--- TASK BRIEF ---
Repeat exactly the lines below that lie between the line with "M21,940L34,941L29,998L21,997Z" and the line with "M31,1332H52L49,1385L28,1384Z", counting both of those lines as part of the answer.

[[ RECORDS PROVIDED, beginning ]]

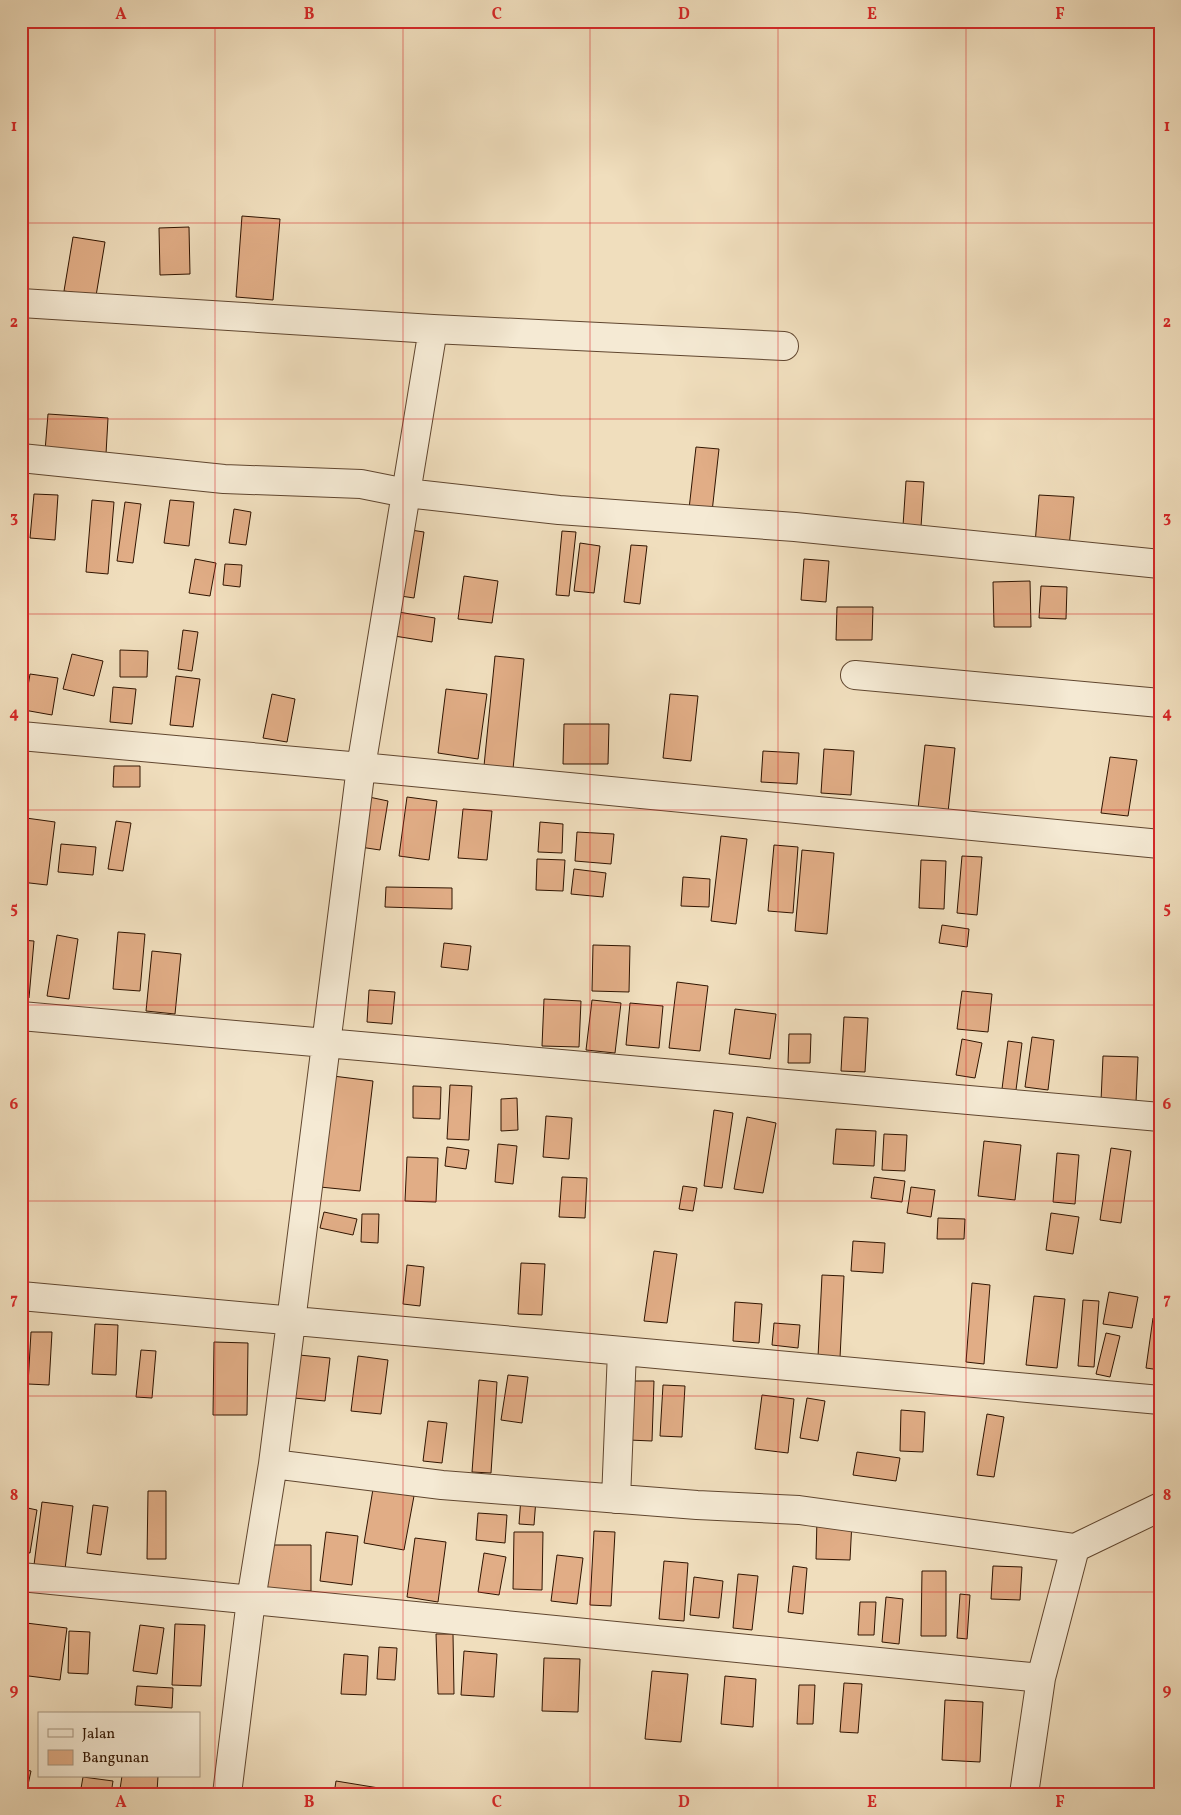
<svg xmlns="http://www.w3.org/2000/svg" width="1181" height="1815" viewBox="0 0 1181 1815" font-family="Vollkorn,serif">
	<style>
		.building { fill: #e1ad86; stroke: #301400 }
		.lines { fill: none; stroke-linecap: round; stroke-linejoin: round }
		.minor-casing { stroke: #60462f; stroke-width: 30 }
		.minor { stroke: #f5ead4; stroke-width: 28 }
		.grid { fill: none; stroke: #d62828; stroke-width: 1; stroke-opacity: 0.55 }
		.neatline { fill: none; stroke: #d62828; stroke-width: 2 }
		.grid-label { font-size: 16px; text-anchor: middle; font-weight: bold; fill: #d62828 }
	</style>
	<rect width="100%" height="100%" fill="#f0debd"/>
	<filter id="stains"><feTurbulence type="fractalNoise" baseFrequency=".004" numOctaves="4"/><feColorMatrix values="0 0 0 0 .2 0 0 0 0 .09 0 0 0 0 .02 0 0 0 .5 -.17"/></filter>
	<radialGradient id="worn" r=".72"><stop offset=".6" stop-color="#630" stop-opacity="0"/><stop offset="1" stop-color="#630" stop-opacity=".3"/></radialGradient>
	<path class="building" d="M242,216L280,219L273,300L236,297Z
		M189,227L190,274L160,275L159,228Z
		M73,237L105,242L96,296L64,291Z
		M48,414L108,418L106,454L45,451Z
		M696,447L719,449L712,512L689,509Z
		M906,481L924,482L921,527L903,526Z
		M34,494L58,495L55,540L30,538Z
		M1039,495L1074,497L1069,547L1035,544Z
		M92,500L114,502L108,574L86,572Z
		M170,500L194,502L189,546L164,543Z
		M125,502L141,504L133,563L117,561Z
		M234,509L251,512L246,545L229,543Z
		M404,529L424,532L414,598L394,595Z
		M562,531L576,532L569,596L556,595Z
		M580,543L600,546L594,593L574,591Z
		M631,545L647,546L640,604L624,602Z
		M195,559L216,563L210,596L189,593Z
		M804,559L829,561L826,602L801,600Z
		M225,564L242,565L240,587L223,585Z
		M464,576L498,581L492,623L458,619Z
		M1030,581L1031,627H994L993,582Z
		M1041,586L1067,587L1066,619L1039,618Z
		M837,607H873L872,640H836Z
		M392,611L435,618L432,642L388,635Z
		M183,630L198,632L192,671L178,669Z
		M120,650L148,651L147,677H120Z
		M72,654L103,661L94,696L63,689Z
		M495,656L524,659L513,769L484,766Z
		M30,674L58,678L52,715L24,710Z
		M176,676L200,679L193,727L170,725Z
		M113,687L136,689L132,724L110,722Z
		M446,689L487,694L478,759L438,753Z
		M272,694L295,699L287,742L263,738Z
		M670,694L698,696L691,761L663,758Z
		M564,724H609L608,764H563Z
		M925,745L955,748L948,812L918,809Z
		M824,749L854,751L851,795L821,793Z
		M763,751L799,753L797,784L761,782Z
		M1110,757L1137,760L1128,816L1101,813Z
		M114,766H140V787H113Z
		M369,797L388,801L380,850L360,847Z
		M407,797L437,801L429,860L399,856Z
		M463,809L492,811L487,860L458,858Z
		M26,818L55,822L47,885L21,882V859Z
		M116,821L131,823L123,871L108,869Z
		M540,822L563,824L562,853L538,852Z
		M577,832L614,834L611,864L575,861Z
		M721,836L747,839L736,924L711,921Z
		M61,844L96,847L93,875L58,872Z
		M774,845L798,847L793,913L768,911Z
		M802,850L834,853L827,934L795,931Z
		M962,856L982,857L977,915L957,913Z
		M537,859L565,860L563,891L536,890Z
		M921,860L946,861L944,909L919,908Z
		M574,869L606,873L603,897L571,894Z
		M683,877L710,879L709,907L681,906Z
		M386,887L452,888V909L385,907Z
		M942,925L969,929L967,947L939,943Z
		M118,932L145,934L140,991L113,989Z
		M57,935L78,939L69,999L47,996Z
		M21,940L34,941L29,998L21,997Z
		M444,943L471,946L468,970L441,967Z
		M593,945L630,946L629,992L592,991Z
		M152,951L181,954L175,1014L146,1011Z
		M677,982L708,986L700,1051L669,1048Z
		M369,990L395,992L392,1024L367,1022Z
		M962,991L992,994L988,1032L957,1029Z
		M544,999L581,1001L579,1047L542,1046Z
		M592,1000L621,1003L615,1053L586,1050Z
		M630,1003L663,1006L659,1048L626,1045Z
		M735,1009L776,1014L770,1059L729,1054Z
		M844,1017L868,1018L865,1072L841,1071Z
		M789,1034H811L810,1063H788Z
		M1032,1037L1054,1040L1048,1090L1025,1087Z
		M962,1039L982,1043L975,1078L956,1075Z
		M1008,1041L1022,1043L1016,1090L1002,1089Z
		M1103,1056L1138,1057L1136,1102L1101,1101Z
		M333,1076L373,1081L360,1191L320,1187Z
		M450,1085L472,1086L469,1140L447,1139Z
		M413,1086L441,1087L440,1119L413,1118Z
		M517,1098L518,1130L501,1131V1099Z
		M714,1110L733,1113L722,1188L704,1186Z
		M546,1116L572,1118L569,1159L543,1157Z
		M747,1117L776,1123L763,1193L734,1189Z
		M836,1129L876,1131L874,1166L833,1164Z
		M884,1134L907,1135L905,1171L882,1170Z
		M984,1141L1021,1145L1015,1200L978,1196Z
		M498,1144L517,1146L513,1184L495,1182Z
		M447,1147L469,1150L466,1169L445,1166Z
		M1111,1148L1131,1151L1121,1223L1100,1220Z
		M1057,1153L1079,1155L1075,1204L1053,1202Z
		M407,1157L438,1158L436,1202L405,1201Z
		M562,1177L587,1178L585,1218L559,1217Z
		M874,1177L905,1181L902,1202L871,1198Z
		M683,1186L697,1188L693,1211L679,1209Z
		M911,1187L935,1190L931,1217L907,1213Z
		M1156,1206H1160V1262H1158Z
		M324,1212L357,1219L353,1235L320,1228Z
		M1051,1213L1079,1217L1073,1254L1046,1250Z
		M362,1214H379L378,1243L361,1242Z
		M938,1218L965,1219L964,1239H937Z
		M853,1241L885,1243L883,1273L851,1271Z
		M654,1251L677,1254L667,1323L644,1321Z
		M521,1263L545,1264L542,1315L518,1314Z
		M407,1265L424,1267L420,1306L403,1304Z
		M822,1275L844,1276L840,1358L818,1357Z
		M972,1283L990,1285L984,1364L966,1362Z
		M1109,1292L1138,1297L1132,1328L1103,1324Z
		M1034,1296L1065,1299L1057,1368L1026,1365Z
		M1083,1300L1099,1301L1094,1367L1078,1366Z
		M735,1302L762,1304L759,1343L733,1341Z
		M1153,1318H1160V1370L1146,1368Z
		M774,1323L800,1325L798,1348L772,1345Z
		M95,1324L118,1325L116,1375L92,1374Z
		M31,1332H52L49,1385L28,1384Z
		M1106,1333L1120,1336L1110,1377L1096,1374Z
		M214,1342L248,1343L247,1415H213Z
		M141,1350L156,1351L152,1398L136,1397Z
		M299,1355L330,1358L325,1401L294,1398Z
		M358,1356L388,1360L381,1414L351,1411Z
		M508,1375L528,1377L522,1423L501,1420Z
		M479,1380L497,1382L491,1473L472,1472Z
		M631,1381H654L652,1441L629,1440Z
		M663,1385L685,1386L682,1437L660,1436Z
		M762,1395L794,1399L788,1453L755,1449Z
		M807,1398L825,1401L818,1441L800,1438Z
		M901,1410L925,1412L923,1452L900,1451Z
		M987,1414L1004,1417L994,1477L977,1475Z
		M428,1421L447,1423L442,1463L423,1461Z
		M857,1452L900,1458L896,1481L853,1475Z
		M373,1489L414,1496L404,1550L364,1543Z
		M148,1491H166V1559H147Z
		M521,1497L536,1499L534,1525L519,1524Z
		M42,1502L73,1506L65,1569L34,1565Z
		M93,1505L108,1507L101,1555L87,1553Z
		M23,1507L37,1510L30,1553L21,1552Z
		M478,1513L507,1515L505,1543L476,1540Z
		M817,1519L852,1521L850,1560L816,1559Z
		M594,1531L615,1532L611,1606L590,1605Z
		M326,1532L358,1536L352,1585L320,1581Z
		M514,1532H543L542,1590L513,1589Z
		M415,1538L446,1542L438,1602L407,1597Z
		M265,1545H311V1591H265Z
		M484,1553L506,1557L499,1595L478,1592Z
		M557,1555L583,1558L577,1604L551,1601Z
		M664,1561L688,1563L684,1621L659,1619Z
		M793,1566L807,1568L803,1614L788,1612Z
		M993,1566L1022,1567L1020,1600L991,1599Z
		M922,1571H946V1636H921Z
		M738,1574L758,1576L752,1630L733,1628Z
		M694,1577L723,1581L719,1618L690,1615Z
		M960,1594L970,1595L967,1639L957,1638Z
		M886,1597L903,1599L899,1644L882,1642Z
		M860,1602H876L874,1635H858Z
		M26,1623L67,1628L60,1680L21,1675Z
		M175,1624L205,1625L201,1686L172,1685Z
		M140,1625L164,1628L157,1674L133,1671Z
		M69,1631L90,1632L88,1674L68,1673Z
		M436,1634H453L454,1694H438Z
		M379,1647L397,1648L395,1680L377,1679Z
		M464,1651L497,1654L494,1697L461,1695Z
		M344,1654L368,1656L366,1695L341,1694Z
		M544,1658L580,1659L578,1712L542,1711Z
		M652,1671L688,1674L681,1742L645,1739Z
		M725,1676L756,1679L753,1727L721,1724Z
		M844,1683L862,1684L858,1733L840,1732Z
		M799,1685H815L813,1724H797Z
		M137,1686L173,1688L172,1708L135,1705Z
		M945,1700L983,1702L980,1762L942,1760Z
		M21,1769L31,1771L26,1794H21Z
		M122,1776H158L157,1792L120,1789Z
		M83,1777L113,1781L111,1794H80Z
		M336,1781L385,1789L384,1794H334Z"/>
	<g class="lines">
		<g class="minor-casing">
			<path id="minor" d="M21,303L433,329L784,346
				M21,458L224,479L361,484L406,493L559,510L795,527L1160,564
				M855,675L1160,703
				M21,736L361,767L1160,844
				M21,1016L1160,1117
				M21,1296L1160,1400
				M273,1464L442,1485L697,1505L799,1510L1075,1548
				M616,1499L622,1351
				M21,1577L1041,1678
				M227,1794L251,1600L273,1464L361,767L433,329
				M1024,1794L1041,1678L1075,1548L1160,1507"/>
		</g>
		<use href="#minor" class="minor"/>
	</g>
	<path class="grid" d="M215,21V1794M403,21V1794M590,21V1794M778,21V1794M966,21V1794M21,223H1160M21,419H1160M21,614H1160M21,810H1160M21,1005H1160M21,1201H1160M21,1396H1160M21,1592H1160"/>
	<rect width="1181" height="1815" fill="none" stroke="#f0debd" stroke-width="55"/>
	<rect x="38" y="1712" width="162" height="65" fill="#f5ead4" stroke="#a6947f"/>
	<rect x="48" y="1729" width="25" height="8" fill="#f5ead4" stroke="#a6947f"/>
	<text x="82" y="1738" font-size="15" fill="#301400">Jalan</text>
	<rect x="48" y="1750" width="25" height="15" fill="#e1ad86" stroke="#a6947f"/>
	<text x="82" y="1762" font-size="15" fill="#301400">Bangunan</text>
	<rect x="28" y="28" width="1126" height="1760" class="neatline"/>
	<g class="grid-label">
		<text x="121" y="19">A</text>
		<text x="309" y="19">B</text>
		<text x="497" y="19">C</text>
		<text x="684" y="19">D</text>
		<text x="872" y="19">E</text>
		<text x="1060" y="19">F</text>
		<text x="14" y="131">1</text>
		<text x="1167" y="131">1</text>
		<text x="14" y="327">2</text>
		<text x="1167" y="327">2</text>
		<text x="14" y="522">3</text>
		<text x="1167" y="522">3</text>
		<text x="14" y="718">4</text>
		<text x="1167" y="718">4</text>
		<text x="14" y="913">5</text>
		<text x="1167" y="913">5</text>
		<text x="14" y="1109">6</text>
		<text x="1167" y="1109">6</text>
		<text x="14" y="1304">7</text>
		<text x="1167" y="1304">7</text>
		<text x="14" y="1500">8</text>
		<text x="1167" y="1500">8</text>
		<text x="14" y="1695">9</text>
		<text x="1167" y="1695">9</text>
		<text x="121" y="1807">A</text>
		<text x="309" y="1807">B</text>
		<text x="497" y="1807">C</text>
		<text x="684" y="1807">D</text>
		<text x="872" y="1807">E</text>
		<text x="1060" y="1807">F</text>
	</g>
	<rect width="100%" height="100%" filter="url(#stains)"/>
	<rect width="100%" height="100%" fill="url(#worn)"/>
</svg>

[[ RECORDS PROVIDED, end ]]
[[ RECORDS PROVIDED, beginning ]]

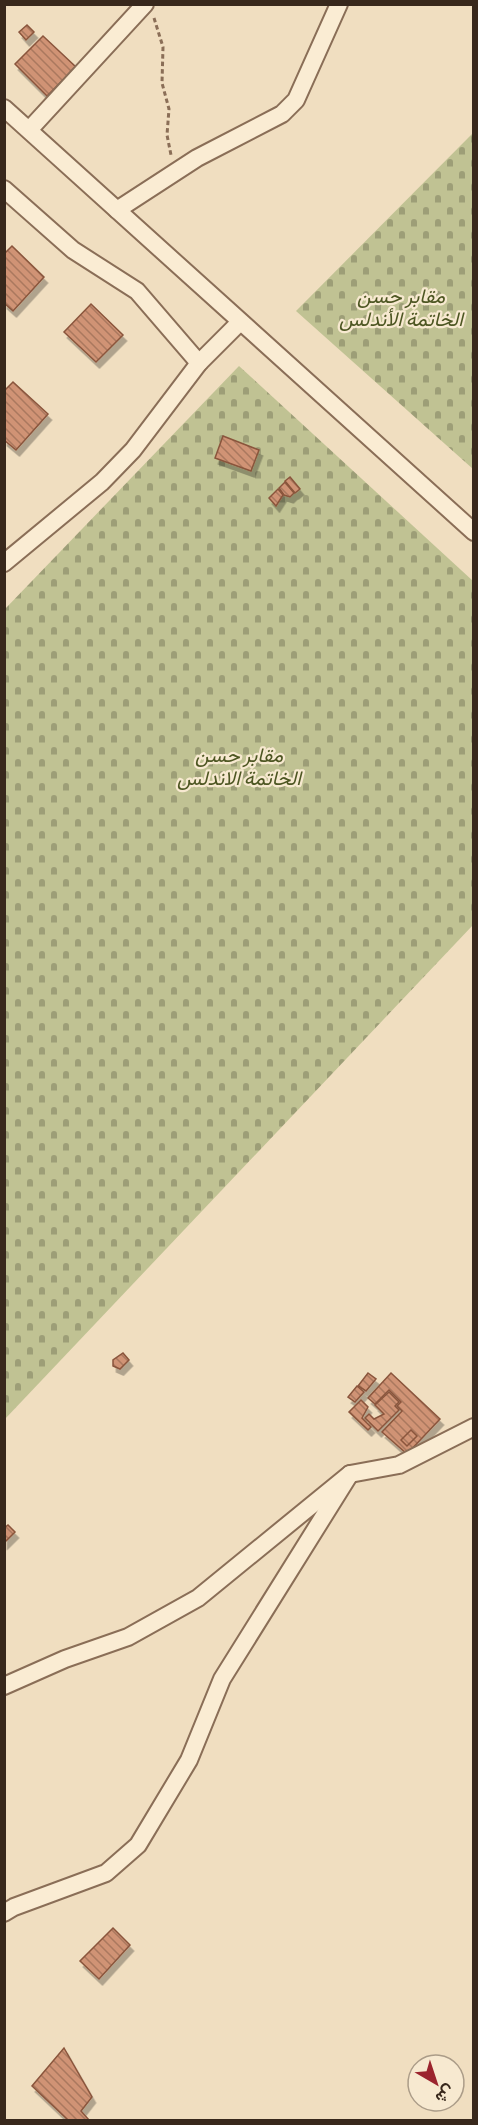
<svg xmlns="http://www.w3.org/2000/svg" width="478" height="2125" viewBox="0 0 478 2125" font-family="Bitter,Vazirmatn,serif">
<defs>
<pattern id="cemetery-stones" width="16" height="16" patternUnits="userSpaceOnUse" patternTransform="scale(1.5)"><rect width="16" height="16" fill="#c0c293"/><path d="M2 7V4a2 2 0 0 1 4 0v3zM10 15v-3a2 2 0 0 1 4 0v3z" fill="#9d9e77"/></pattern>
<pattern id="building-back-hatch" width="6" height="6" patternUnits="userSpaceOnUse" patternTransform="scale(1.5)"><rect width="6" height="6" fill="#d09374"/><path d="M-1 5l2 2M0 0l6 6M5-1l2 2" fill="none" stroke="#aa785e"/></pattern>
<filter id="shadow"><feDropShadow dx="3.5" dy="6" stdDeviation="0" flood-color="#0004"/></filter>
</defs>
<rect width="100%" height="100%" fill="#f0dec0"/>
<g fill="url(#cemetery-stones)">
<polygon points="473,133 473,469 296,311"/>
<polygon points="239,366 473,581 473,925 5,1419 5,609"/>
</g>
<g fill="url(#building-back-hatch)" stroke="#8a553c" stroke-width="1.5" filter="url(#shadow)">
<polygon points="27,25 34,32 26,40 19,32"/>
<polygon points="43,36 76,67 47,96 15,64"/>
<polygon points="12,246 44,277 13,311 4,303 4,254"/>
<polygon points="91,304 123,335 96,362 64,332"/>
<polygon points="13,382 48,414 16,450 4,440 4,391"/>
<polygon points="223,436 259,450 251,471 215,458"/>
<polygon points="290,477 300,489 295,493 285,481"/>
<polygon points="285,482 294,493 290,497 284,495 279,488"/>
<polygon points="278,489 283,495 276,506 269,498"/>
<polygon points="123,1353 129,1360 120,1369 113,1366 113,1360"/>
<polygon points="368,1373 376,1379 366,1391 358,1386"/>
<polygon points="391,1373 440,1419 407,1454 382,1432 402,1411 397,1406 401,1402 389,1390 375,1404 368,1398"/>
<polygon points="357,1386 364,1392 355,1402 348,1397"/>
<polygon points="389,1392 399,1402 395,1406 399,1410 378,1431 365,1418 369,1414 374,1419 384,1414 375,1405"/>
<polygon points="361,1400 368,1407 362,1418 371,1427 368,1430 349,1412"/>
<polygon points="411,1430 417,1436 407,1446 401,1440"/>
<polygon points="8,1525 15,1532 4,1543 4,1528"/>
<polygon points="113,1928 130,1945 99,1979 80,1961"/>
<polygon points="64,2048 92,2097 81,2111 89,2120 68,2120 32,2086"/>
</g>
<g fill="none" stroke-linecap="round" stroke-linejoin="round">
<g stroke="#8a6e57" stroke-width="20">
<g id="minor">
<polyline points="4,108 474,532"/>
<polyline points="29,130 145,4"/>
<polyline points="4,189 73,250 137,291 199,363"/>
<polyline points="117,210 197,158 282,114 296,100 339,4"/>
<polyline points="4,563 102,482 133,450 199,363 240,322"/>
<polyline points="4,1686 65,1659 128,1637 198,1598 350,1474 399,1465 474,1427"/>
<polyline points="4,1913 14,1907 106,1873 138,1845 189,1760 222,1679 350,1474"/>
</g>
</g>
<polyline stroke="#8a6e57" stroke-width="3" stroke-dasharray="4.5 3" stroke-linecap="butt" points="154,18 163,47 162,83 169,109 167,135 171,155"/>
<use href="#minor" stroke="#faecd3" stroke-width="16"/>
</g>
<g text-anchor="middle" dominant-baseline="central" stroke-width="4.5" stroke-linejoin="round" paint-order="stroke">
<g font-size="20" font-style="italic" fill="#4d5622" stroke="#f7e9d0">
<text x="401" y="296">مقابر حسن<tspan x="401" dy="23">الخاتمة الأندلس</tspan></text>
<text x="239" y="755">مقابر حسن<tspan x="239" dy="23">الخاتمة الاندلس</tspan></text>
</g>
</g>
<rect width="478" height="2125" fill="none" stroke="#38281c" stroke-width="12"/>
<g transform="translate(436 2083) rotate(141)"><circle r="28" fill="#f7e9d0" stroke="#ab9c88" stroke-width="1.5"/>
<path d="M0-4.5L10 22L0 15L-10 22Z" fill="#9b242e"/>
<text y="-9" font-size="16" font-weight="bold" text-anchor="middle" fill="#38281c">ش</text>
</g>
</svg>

[[ RECORDS PROVIDED, end ]]

--- RESPONSE TO THE TASK ---
		M21,940L34,941L29,998L21,997Z
		M444,943L471,946L468,970L441,967Z
		M593,945L630,946L629,992L592,991Z
		M152,951L181,954L175,1014L146,1011Z
		M677,982L708,986L700,1051L669,1048Z
		M369,990L395,992L392,1024L367,1022Z
		M962,991L992,994L988,1032L957,1029Z
		M544,999L581,1001L579,1047L542,1046Z
		M592,1000L621,1003L615,1053L586,1050Z
		M630,1003L663,1006L659,1048L626,1045Z
		M735,1009L776,1014L770,1059L729,1054Z
		M844,1017L868,1018L865,1072L841,1071Z
		M789,1034H811L810,1063H788Z
		M1032,1037L1054,1040L1048,1090L1025,1087Z
		M962,1039L982,1043L975,1078L956,1075Z
		M1008,1041L1022,1043L1016,1090L1002,1089Z
		M1103,1056L1138,1057L1136,1102L1101,1101Z
		M333,1076L373,1081L360,1191L320,1187Z
		M450,1085L472,1086L469,1140L447,1139Z
		M413,1086L441,1087L440,1119L413,1118Z
		M517,1098L518,1130L501,1131V1099Z
		M714,1110L733,1113L722,1188L704,1186Z
		M546,1116L572,1118L569,1159L543,1157Z
		M747,1117L776,1123L763,1193L734,1189Z
		M836,1129L876,1131L874,1166L833,1164Z
		M884,1134L907,1135L905,1171L882,1170Z
		M984,1141L1021,1145L1015,1200L978,1196Z
		M498,1144L517,1146L513,1184L495,1182Z
		M447,1147L469,1150L466,1169L445,1166Z
		M1111,1148L1131,1151L1121,1223L1100,1220Z
		M1057,1153L1079,1155L1075,1204L1053,1202Z
		M407,1157L438,1158L436,1202L405,1201Z
		M562,1177L587,1178L585,1218L559,1217Z
		M874,1177L905,1181L902,1202L871,1198Z
		M683,1186L697,1188L693,1211L679,1209Z
		M911,1187L935,1190L931,1217L907,1213Z
		M1156,1206H1160V1262H1158Z
		M324,1212L357,1219L353,1235L320,1228Z
		M1051,1213L1079,1217L1073,1254L1046,1250Z
		M362,1214H379L378,1243L361,1242Z
		M938,1218L965,1219L964,1239H937Z
		M853,1241L885,1243L883,1273L851,1271Z
		M654,1251L677,1254L667,1323L644,1321Z
		M521,1263L545,1264L542,1315L518,1314Z
		M407,1265L424,1267L420,1306L403,1304Z
		M822,1275L844,1276L840,1358L818,1357Z
		M972,1283L990,1285L984,1364L966,1362Z
		M1109,1292L1138,1297L1132,1328L1103,1324Z
		M1034,1296L1065,1299L1057,1368L1026,1365Z
		M1083,1300L1099,1301L1094,1367L1078,1366Z
		M735,1302L762,1304L759,1343L733,1341Z
		M1153,1318H1160V1370L1146,1368Z
		M774,1323L800,1325L798,1348L772,1345Z
		M95,1324L118,1325L116,1375L92,1374Z
		M31,1332H52L49,1385L28,1384Z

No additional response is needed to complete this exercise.